“Children should be seen, not heard!” was the saying I remember hearing around my childhood house. Sadly, this is still the way children often are made to feel today. As though they were a disturbance, a nuisance, a distraction. Nothing to contribute to the world of adults. What they say is, well, terribly childish. And true enough, their hungry curiosity, bold sincerity and ceaseless energy try the patience of every cranky adult. Even the seasoned parent risks embarrassment with a child’s spontaneity. Our kids have said some things in public that made us wish we were just their babysitters.
But such are the God-given qualities that make children so very special. God has built in an inquisitiveness that keeps them asking, observing, and always wanting to learn more. They’re full of questions and anxious to share their discoveries. There are no pretenses with little ones. They can be abrupt but you’ll almost always know what they are thinking. And make no mistake about it, they have a capacity to grasp spiritual truths at a profound level. Kids are readily stirred towards genuine thanksgiving to God for the least suspected things in life. Like their pajamas, spill-proof cups and Transformer™ underwear. This is something to be desired and emulated in our stuffy adult lives. I don’t think I have ever thanked the Lord for my underwear! But what a blessing it is to be excited over the little things in life. Too often we take them for granted.
Not quite three weeks ago my four-year-old son drew a picture of three crosses, as one would imagine the scene at Calvary with Jesus in the middle. On his own initiative he drew it, then colored it and put his name on it. “This is for Jesus,” he said, handing it to me. “I am going to give it to Jesus in heaven. It’s a birthday present from me to him.”
That act of thoughtfulness and sincere love for Jesus brought a smile to my face and tears to my eyes. When was the last time I expressed such gratitude and care for my Savior, let alone prepared a gift for him? I believe Luka’s artwork rose to the heavens as a sweet smelling aroma to the Lord. His little heart birthed this simple worship, reminiscent of the spikenard poured over Jesus’ feet by Mary in spontaneous, thankful adoration (Jn 12:3).
“Can I go to heaven right now?” Luka went on to say. “I want to go to heaven without dying. Do we eat food in heaven? I want to fly around when I get there!” The thinking process of this almost-five-year-old is rather humbling when I consider how little thought we adults typically give to these subjects. I can’t recall the last time I heard any BIG people express such immediate and sincere desire to go to heaven and bring along a gift for Jesus. Isn’t it also revealing that children were the ones who spontaneously worshiped Jesus in the temple? And when the prim-and-proper religious leaders heard it they were indignant and told Jesus to make the children stop. Jesus then responded, “…have you never read, ‘OUT OF THE MOUTH OF INFANTS AND NURSING BABIES YOU HAVE PREPARED PRAISE FOR YOURSELF’?” (Matt. 21:15-16)

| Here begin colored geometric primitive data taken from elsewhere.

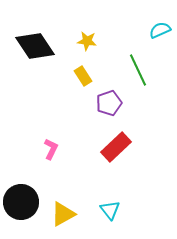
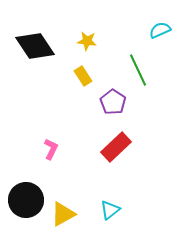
purple pentagon: moved 4 px right, 1 px up; rotated 20 degrees counterclockwise
black circle: moved 5 px right, 2 px up
cyan triangle: rotated 30 degrees clockwise
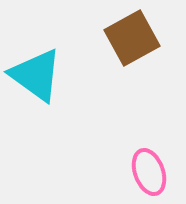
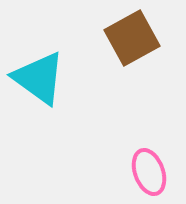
cyan triangle: moved 3 px right, 3 px down
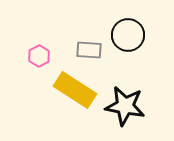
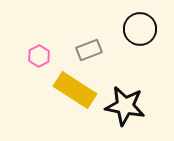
black circle: moved 12 px right, 6 px up
gray rectangle: rotated 25 degrees counterclockwise
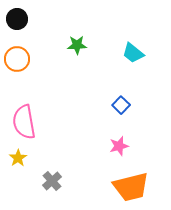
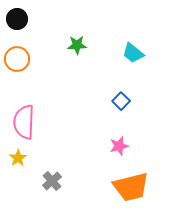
blue square: moved 4 px up
pink semicircle: rotated 12 degrees clockwise
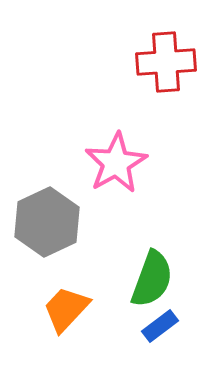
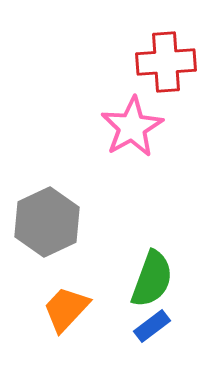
pink star: moved 16 px right, 36 px up
blue rectangle: moved 8 px left
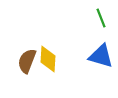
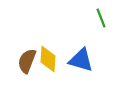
blue triangle: moved 20 px left, 4 px down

No wonder the Lord sharply rebuked the disciples when they hindered the children from coming to him to ask for his blessing. He quickly told them that the kingdom of heaven belongs to such as these little ones (Matt. 19:13-14). Perhaps the disciples thought those children would be a nuisance to Jesus and “should be seen but not heard.” Maybe they felt those children were not important enough to merit the Master’s attention? Whatever the case, they couldn’t have been more misguided. Jesus set the record straight and gave a new example for all to follow. When asked who is the greatest in the kingdom of heaven, Jesus did the unthinkable for a 1st century Jew. He took a little child and put him in the midst of them as the object lesson for his answer. What Jesus said next was radical.
“Truly, I say to you, unless you turn and become like children, you will never enter the kingdom of heaven. Whoever humbles himself like this child is the greatest in the kingdom of heaven. Whoever receives one such child in my name receives me, but whoever causes one of these little ones who believe in me to sin, it would be better for him to have a great millstone fastened around his neck and to be drowned in the depth of the sea.” (Matt 18:1-6 ESV)
We shouldn’t forget that Children are demanding, selfish, impatient, moody, terribly persistent and downright sinful at times. But so are most adults, no? We’re all born as sinners and it’s in our nature. Nonetheless, Jesus selected children as the exemplary recipients of God’s kingdom. Clearly these words puzzled every listener then present. Two thousand years later they continue to challenge this 21st century father to learn from his own curious and bubbly children!
Kids have a lot to offer our adult world, so be careful to not exclude them from yours. Jesus certainly didn’t. And the next time you are around a five-year-old, take note of his thought process, sensitivity, curiosity and above all, his inquisitive ability to receive the things of God with joyful certainty! You will likely come away with a good lesson to put into practice.